地震予知アプリを運営する「ブレイン」(静岡県)は、昨年12月に発生した青森県東方沖地震を予報・予知することに成功したと発表している。大地震を事前通知する「緊急大地震予報」を同7日と8日の2日間で442.6万件に発信した。
ブレインは10月に、北海道と東北地方に設置している観測点で地磁気と地電流の異常を検知し、11月に起きたマグニチュード(M)6クラスの中規模地震を予報。12月には、より大きな異常を確認し、全国のスマートフォンとパソコン端末でM7級以上の地震発生を予知した緊急大地震予報を伝えた。
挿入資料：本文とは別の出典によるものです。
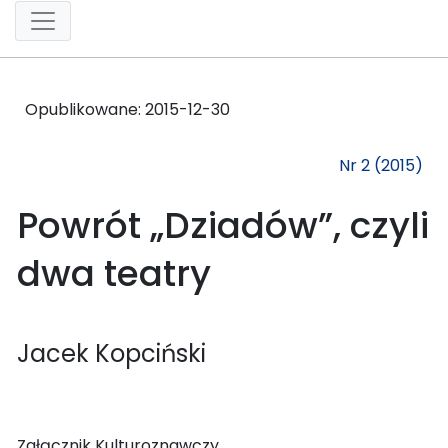
Opublikowane:
2015-12-30
Nr 2 (2015)
Powrót „Dziadów”, czyli
dwa teatry
Jacek Kopciński
Załącznik Kulturoznawczy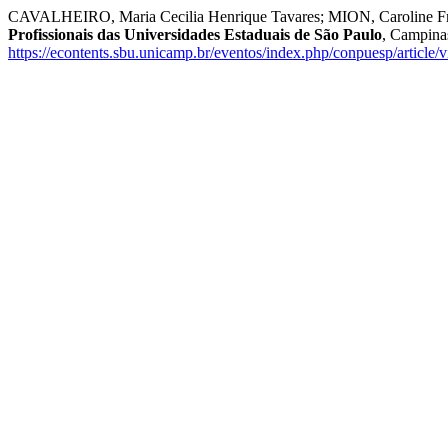
CAVALHEIRO, Maria Cecilia Henrique Tavares; MION, Caroline Franc
Profissionais das Universidades Estaduais de São Paulo
, Campina
https://econtents.sbu.unicamp.br/eventos/index.php/conpuesp/article/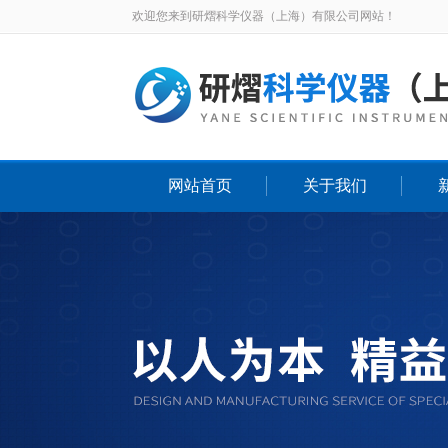
欢迎您来到研熠科学仪器（上海）有限公司网站！
网站首页
关于我们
予報は、7日に被災が想定された北海道と青森県、岩手県に集中発信。8日には、全国向けに一斉配信された。2回に分けて発信することで、より素早い周知と風説を防ぐ狙い。同日に青森県東方沖地震が発生。予報を目にした人への地震リスクの伝達に成功している。
緊急大地震予報はブレインが4月から運用を開始した無料サービス。グーグル・ヤフープラウザを用いて、地震発生の1~2週間前に発生を事前通知する。原則、地方ごとの1・2カ所の予報円で示されるが、仮にM9以上が想定された場合には、500km以上の規模となることから複数地域に同時配信する。
ブレインの内山義英代表は「地震防災スキームを、今後全国で発生する大地震・巨大地震や被害地震に展開していきたい」とコメント。「国民の命と安全と安心を守り続けるための、基礎体制が構築された意義は大きい」と評価している。